InfoReady Helps Customers Navigate $1 Trillion Grant Market With Search and Collaboration Software
Collaboration software for office workers isn’t new, and neither are technologies for doing refined, targeted Web searches. But Ann Arbor, MI-based InfoReady is combining those elements in a social networking-like interface to create a workflow tool that the company’s president and CEO Bhushan Kulkarni thinks will really shake things up.
“I feel that we are hitting on something that’s going to allow us to change the way that business is done in the collaboration space,” he says.
The startup spun out of Kulkarni’s Ann Arbor-based IT consulting firm GDI Infotech in March, and released its first product in June, attracting about a dozen paying customers, Kulkarni says. He thinks the market potential for his company’s product is massive, but wanted to start with a more targeted customer base and get good at that, he says. So InfoReady has selected the problem of finding government grants and other awards and putting together proposals as the first application for its software.
Between federal agencies, state agencies, and foundations, there’s about $1 trillion in grant money available every year; the problem is knowing where and what to apply for, Kulkarni says. Traditionally, those interested in grant money have had to go to individual agency and foundation websites, and by the time they gather the information on grants that are available, “there’s not enough time left to respond with a quality proposal,” Kulkarni says. So InfoReady is targeting its software to streamline the grant search and proposal process for groups such as big research universities, community colleges, public school districts, economic development agencies, and local government entities.
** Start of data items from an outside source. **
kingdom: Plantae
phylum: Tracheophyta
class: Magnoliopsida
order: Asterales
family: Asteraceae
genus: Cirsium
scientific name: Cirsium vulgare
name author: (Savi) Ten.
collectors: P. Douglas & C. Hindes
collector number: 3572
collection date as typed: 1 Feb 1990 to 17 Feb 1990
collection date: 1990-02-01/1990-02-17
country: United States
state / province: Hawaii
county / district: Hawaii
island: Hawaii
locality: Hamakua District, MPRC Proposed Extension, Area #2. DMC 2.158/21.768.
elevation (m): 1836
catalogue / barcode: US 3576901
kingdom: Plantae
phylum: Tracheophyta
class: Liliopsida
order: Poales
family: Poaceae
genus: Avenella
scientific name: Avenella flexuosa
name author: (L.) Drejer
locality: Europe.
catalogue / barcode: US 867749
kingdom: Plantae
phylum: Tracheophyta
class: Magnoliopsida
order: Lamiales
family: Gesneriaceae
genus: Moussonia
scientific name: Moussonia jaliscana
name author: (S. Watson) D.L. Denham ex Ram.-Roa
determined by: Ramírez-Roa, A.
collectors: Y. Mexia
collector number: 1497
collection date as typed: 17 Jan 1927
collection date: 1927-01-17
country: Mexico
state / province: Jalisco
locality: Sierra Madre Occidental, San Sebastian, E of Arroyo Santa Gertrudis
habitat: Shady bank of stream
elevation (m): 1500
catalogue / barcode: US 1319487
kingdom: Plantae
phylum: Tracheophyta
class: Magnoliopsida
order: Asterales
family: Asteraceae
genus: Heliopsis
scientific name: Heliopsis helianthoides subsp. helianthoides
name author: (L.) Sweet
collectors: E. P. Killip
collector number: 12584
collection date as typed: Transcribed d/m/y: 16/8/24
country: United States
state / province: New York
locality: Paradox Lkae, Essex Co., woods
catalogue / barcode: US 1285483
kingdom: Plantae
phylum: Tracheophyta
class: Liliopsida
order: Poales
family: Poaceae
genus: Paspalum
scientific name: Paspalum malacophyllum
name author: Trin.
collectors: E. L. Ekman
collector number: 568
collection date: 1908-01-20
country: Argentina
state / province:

“It’s probably because of the environment in Michigan,” says Kulkarni of the inspiration for grants as a first market for the InfoReady software. “What became clear to us is that everybody is hungry for new sources of revenue.”
InfoReady’s software platform crawls the Web for information relevant to a particular customer, and delivers notifications on available grants to their inboxes, based on their customized search criteria. It’s designed so that users can take action on that particular grant right away, by putting together a proposal. “If we’re trying to find something, chances are we want to find that information because we want to do something with it,” he says. “With most software tools out there, once you find info, there’s no easy way to collaborate.”
Rather than requiring customers to go into separate programs and documents and copy and paste relevant content, the software platform enables different users to post items on an interface similar to the wall in Facebook. The software also pulls relevant content exchanged via e-mail regarding a document directly into the InfoReady interface, so users can work within the platform they’re comfortable with. The program then strings together a cohesive report from the items users posted.
“If you’ve used LinkedIn, Facebook, Twitter, or e-mail, then you should not need any training on InfoReady,” Kulkarni says.
The InfoReady platform also keeps all the content its engine picks up, as well as that which users submit, in a resource library to enable collaborators to quickly access and reuse items in reports. It also provides tracking and analytics to monitor who performed which task.
Ultimately, the software, which is available for a monthly subscription rate per user, could serve those working in sectors such as intellectual property surveillance, healthcare, and human resources—for example, helping to bring life to the job search process, he says. “The whole matchmaking science is something that’s missing, and the collaboration around that is missing,” he says. InfoReady could also work to match investors and entrepreneurs, he says.
InfoReady has raised about $1 million in seed funding, from Ann Arbor Spark’s Michigan pre-seed fund, Automation Alley’s seed fund, First Step Fund, and angel investors including Terry Cross. The startup is also planning a quick follow-on round in the neighborhood of $2 million, Kulkarni says. The near-term focus for the 11-employee company is viral marketing and sales to really nail the grants space, he says, before going out to raise a venture capital round later next spring or summer.
“The reason I’m taking this route is the market is still very cautious,” he says. “I don’t want to paint a big picture. I want to get further along.” The firm has also introduced a second application (still in stealth mode, but in the HR space) for its software, which has already attracted some customers. And InfoReady has gotten some interest from large information management and integration software firms for strategic investments, so we’ll have to be on the lookout for what names show alongside the startup.